Saturday, March 4, 2017

Exotic/Disgusting Foods and Beverages Forum--Danish Fontina Cheese

     Once again, the subject of this post is a little irregular.  As readers might suspect from its name, fontina cheese is actually an Italian invention.  Quite an old one, actually, dating back to the 12th century.  The remote, relatively unpopulated Aosta Valley is where the cheese was born, which is an area of Italy which borders with Switzerland and France.  Fontina is noted for its distinctly strong odor and flavor.  "Young" (unaged) fontina is soft and known for being a good choice for making fondue, while "old" (aged) fontina is a hard cheese.
     However, since the cheese is popular, imitation was inevitable.  Derivative fontinas are made in Denmark, obviously, and Sweden, Argentina, the U.S., Quebec, and France.  The Danish version is particularly popular in the U.S. because it's cheaper than the Italian original--roughly $12 per pound versus $15 per pound.  Some cheese purists (apparently they're an actual thing) are critical of the non-Italian derivatives, feeling that they're inferior knockoffs.  The Danish kind is semisoft, and is considered to have a milder odor and taste.  A sweet, nutty flavor, rather than the original's mushroom-y, earthy, woody taste.  Fontina is also considered to be an excellent cooking cheese, due to its melting point.  So it's commonly used for macaroni and cheese, and also in sandwiches.

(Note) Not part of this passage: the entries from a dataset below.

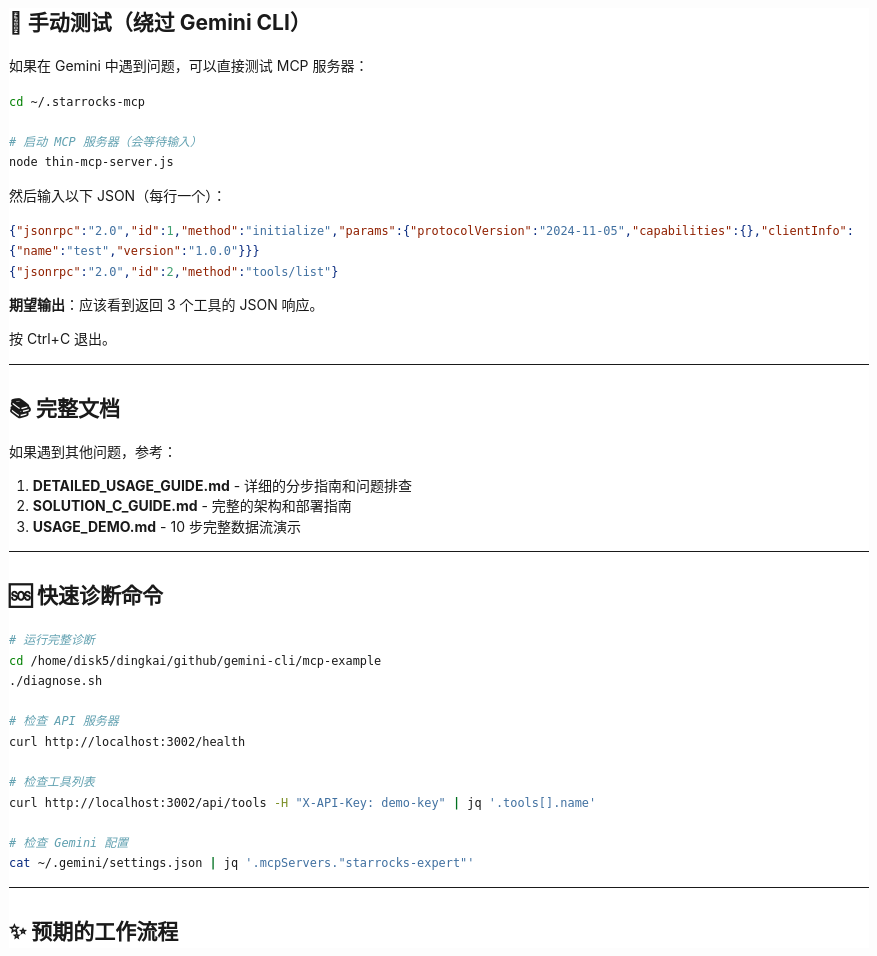 ## 🔧 手动测试（绕过 Gemini CLI）

如果在 Gemini 中遇到问题，可以直接测试 MCP 服务器：

```bash
cd ~/.starrocks-mcp

# 启动 MCP 服务器（会等待输入）
node thin-mcp-server.js
```

然后输入以下 JSON（每行一个）：

```json
{"jsonrpc":"2.0","id":1,"method":"initialize","params":{"protocolVersion":"2024-11-05","capabilities":{},"clientInfo":{"name":"test","version":"1.0.0"}}}
{"jsonrpc":"2.0","id":2,"method":"tools/list"}
```

**期望输出**：应该看到返回 3 个工具的 JSON 响应。

按 Ctrl+C 退出。

---

## 📚 完整文档

如果遇到其他问题，参考：

1. **DETAILED_USAGE_GUIDE.md** - 详细的分步指南和问题排查
2. **SOLUTION_C_GUIDE.md** - 完整的架构和部署指南
3. **USAGE_DEMO.md** - 10 步完整数据流演示

---

## 🆘 快速诊断命令

```bash
# 运行完整诊断
cd /home/disk5/dingkai/github/gemini-cli/mcp-example
./diagnose.sh

# 检查 API 服务器
curl http://localhost:3002/health

# 检查工具列表
curl http://localhost:3002/api/tools -H "X-API-Key: demo-key" | jq '.tools[].name'

# 检查 Gemini 配置
cat ~/.gemini/settings.json | jq '.mcpServers."starrocks-expert"'
```

---

## ✨ 预期的工作流程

    The Danish fontina I bought was fairly expensive--$5.28 for 7 ounces (about 200 grams).  It was light yellowish in color, semisoft, with a red wax rind.  It was a Di Bruno Brothers/Celebrity International product, imported by Atalanta Corp. out of New Jersey.  I had it plain, and then on Wheat Thins crackers.  The taste was simple and plain, but good for both ways.  I didn't really pick up on the "nutty" flavoring, but it was still a very respectable cheese.  My father tried some, too, and had the same opinion.  It probably goes without saying that I'll certainly try the original Italian version of fontina if/when I get the chance, to compare and contrast with the Danish kind.  But, I found the knockoff to be more than decent in its own right.
     Now I'd like to throw out some fun and interesting facts about the country of Denmark.  It  rates as being excellent in social mobility, income equality, low levels of corruption, and has led the world in having the "happiest citizens" during 2 years.  It also ranks very well on worker's rights, and has the highest minimum wage, and....correspondingly high personal income tax, and some other taxes.  (For an example of the latter, evidently the tax on a new car is 150%!)  Additionally, it was the first country to completely legalize pornography, back in 1969.  Famous Danes include the brass-nosed astronomer Tycho Brahe (he lost part of his nose in a sword duel), the atomic physicist Niels Bohr, fairly tale writer Hans Christian Andersen, and the Lego toy brick company.  Also, the Bluetooth technical device is named after the second Danish King--Harald Gormsson, also known as "Bluetooth."  It's not conclusively known how he got this nickname--either it was a linguistic corruption of "dark chieftain," or the King didn't practice great dental hygiene.  And, finally, Denmark sounds like a good place for hipsters to visit--a website I checked noted that the Danish people have "a strong sense of irony."